Livingston is anxious to have his lands developed.
The Livingstons will benefit for many years from the revenues they receive as a result of this business venture.
West Camp, on the other hand, is located on land the Crown had recently "repossessed" as an "extravagant grant."
Pastors from both Lutheran and Reformed churches will quickly begin to serve the camps and create extensive records of these early settlers long before the state of New York is established or keeps records.
The Graffenrieds, a well-to-do patrician family, had originally established themselves in the neighborhood of Bern at the time of the founding of the city on the Aar river in 1191 by Berchtold V, Duke of Zaringen.
Christoph von Graffenried was born November 15, 1661 at the family home, Schloss Worb, in Worb, in the German-speaking part of the Canton of Bern in Switzerland, the eldest son of Anton von Graffenried (1639–1730) and Katarina Jenner (?-1669).
Graffenried on April 25th, 1684, had married Regina Tscharner (1665–1731), who also comes from an accomplished and respected family, her father, Beat Lewis Tscharner, having been a member of the Assembly and her grandfather, Samuel Tscharner, having been Governor and later Mayor of Chillon.
Regina and Christoph have four sons and seven daughters.
He had in 1702 acquired the position as bailiff of Yverdon.
Graffenried had met Franz Ludwig Michel, who had discovered silver mines in Virginia and owns land in the New World.
Telling Graffenried what glorious places North Carolina and Virginia are, he has advised him to move to North Carolina.
With the idea of paying off his debts and making money on the cheap land in North Carolina, Graffenried had left his debts to his father and secretly departed for London so that he could see this New World.

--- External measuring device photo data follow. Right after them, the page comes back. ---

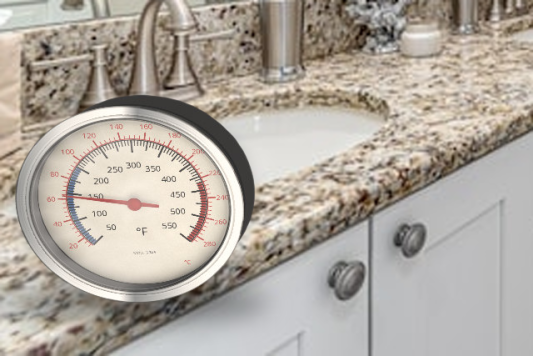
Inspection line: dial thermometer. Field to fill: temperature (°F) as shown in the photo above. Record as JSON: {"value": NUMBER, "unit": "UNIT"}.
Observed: {"value": 150, "unit": "°F"}
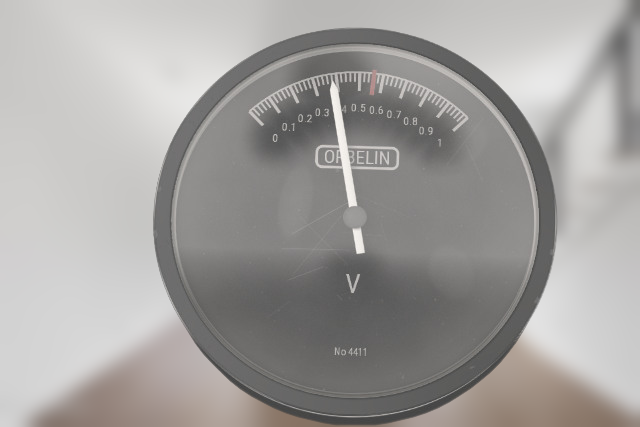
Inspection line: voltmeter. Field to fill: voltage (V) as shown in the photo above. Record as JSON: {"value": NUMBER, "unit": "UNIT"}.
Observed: {"value": 0.38, "unit": "V"}
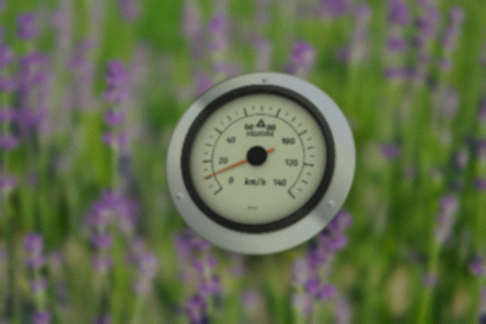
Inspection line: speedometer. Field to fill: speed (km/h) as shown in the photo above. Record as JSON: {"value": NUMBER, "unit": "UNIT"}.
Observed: {"value": 10, "unit": "km/h"}
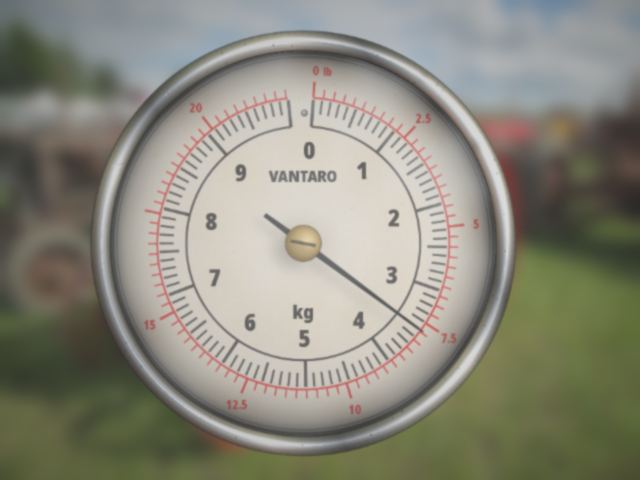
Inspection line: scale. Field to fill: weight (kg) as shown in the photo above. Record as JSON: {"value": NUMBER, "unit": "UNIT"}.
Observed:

When in London, Graffenried had met with John Lawson, the Surveyor General of North Carolina, who is publishing a book entitled A Voyage to Carolina.
Lawson had promised to show Graffenried and his settlers a perfect place to establish a community.
Graffenried had in 1709 met with the Lords Proprietors of Carolina, who have granted to him ten thousand acres (forty square kilometers ) on the Neuse and Cape Fear Rivers.
They also have given him the title Baron of Bernberg, after the settlement he is supposed to found.
Consequently, Graffenried had gathered a group of Germans from the Palatine region and Swiss immigrants who have faced hardships in their own countries and want to start over in North Carolina.
He sails in 1710 to North Carolina.
On the sea, the settlers had been attacked by French privateers, who had stripped them of everything they brought.
Once in the New World, the settlers had sold everything that remained, except the clothes on their backs.
John Lawson had taken them to a site at the junction of the Trent and Neuse Rivers, which they name New Bern.
The first season, the settler's crops do not do well.
Graffenried returns to Europe to get supplies and additional settlers.
He returns to the colony unscathed.
Graffenried had ordered that the layout of the town was made into the shape of a cross, although the town is not in the shape today due to growth of the town and towns surrounding it.
In addition to a lack of food and supplies, there is great tension between the settlers and the Tuscarora of the Neuse River region.
Unknown to the settlers, their new settlement is on the site of an old Tuscarora village.